Imagine your new colleagues are as novice as you are and all of you join at the same time.
Imagine most of your trainers as well as your team leaders have never done this job before either. Most of them have joined the new organisation only slightly earlier than you.
Imagine this organisation involves more than five hundred paid staff most of whom are recruited and trained within much less than two years.
Imagine your new employer relies on more than twenty thousand volunteers and hundreds of vendors most of whom have never worked together in this kind of system before.
Imagine there is limited time for dry runs and there is no chance for a full dress rehearsal before the actual start of operations when full “customer demand” comes in with a bang, without any ramping up phase whatsoever.
Imagine you, together with all other staff, are only hired temporarily and requested to do your best for a very short period of time although having in mind that shortly after delivering you all will be out of job.

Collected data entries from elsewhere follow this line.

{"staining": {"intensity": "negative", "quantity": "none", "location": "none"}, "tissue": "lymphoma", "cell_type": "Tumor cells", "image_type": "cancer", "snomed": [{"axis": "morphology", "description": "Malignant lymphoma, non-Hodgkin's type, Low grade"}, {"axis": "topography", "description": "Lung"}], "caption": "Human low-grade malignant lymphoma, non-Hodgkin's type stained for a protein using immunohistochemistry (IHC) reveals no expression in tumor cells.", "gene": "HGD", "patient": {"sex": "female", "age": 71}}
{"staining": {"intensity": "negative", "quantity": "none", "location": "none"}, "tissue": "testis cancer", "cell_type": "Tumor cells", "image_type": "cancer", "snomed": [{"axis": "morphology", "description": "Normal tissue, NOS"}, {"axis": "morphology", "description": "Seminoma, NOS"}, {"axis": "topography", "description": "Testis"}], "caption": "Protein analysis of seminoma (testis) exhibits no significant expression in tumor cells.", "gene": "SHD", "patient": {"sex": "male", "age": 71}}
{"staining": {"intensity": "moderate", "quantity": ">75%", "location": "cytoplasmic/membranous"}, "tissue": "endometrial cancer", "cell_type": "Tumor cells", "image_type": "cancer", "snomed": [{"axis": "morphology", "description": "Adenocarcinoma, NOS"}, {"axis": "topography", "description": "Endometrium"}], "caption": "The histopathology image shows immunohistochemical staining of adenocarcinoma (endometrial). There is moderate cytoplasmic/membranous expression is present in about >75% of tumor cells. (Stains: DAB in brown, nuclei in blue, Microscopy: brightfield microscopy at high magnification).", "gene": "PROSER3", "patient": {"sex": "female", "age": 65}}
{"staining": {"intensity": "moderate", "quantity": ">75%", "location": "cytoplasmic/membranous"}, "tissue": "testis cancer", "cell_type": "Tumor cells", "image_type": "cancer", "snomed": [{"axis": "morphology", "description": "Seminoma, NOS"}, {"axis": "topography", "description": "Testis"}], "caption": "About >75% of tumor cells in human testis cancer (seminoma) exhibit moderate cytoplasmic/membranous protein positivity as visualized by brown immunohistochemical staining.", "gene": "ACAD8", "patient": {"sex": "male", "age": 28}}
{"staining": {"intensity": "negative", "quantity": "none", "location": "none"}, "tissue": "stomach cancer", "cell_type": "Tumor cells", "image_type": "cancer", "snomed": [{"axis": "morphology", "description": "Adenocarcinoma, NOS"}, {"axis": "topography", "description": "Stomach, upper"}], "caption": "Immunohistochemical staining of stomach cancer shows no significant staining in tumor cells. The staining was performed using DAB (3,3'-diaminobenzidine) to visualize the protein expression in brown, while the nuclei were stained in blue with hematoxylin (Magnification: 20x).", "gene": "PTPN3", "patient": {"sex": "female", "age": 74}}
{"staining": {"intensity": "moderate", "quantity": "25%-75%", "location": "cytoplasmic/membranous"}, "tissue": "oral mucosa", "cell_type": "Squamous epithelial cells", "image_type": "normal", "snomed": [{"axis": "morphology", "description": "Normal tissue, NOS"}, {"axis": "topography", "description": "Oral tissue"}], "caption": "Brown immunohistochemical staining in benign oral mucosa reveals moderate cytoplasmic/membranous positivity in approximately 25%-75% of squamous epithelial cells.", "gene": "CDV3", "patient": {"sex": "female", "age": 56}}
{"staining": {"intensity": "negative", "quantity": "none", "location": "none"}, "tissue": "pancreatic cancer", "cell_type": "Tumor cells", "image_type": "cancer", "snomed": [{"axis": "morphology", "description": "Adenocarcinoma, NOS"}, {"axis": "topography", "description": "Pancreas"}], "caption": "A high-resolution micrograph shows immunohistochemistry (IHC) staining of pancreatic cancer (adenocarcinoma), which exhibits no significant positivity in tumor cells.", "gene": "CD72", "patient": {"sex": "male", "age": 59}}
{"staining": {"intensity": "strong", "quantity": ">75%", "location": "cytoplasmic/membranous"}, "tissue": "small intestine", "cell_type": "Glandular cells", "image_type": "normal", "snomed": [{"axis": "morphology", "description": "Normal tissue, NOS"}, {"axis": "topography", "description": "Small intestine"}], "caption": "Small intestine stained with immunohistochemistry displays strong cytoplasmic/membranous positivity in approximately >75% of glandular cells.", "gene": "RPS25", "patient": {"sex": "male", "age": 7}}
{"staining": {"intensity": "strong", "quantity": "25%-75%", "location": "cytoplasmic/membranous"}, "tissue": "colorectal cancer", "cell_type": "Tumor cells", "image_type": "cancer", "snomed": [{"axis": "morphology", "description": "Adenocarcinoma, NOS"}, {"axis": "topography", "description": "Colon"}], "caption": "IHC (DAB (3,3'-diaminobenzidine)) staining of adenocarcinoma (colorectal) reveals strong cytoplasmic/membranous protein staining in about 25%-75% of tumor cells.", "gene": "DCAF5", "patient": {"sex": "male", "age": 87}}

Imagine you together with all your new colleagues and leaders are under constant scrutiny by national and international media, by representatives of a powerful international body, by doubting members of the public and by worried politicians.
How much chance would you give your new employer and yourself to deliver excellent results, exceptional customer satisfaction as well as extremely positive feedback and job satisfaction of volunteers and staff?
The last couple of days, the Singapore Youth Olympic Games Organising Committee have delivered exactly this – the results of a true Masterpiece of Organisational Design.
There is much to learn from BG Goh Kee Nguan and his team.